'''
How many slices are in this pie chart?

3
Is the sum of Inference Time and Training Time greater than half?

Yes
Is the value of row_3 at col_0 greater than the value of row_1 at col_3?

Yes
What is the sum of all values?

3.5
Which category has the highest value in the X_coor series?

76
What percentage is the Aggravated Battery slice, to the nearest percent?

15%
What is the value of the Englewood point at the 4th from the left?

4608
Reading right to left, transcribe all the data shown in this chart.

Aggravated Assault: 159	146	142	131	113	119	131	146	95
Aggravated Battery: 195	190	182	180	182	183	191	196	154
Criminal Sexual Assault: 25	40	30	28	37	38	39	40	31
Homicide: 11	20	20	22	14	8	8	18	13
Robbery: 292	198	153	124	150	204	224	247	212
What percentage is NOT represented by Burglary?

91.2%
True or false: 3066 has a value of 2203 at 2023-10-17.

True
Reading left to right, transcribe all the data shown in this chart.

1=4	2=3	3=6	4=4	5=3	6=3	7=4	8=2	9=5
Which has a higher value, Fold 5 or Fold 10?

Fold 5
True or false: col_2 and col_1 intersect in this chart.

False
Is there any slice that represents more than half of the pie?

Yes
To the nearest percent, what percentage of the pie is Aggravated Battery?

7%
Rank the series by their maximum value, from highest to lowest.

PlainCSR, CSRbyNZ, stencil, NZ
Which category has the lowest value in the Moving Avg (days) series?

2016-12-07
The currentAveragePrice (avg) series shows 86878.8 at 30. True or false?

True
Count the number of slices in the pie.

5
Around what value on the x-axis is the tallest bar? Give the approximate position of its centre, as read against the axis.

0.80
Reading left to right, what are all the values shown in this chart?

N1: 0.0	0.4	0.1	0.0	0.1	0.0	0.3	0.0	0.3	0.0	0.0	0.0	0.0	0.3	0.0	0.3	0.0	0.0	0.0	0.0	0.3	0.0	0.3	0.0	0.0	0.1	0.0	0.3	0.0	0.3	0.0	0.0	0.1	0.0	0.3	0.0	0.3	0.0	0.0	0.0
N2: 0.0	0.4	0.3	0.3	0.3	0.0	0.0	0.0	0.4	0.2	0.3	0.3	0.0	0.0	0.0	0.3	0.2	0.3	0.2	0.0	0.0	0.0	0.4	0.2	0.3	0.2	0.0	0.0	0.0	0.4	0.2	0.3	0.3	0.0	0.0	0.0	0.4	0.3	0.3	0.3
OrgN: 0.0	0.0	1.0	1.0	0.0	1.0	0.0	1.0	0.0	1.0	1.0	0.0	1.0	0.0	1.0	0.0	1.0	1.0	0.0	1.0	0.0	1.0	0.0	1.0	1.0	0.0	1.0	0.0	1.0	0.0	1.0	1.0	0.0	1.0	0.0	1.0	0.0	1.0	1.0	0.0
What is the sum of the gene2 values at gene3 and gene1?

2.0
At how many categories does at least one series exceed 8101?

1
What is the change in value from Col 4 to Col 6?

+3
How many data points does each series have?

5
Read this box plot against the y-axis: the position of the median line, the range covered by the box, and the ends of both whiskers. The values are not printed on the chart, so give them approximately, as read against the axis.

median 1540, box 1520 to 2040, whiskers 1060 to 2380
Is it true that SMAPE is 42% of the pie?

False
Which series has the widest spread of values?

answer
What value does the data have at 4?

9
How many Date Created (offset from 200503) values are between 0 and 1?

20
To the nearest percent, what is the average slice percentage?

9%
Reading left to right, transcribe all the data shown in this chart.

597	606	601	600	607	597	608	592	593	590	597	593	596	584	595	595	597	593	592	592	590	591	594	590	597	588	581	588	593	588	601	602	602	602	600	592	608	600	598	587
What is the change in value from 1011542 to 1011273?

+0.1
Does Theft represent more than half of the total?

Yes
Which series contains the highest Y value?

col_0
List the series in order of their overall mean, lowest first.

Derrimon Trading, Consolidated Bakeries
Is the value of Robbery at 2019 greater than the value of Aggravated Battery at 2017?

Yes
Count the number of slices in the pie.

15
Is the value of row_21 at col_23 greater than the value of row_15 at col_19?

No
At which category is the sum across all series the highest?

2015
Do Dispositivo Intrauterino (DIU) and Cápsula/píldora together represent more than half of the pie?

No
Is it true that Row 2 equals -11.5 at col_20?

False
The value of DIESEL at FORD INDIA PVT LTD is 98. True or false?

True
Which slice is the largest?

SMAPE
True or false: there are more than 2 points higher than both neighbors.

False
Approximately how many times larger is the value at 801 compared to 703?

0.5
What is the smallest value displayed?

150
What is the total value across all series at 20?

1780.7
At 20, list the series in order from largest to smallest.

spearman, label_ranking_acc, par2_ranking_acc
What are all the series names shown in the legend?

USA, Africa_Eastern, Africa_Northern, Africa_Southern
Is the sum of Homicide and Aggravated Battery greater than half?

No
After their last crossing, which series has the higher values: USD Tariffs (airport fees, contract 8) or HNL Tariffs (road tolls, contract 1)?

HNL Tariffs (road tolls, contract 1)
'''
* Activity *
Rewrite the rows from the first one through the line containing "What percentage is NOT", replacing "transcribe" with "list" and leaving everything else unchanged.

* Answer section *
How many slices are in this pie chart?

3
Is the sum of Inference Time and Training Time greater than half?

Yes
Is the value of row_3 at col_0 greater than the value of row_1 at col_3?

Yes
What is the sum of all values?

3.5
Which category has the highest value in the X_coor series?

76
What percentage is the Aggravated Battery slice, to the nearest percent?

15%
What is the value of the Englewood point at the 4th from the left?

4608
Reading right to left, list all the data shown in this chart.

Aggravated Assault: 159	146	142	131	113	119	131	146	95
Aggravated Battery: 195	190	182	180	182	183	191	196	154
Criminal Sexual Assault: 25	40	30	28	37	38	39	40	31
Homicide: 11	20	20	22	14	8	8	18	13
Robbery: 292	198	153	124	150	204	224	247	212
What percentage is NOT represented by Burglary?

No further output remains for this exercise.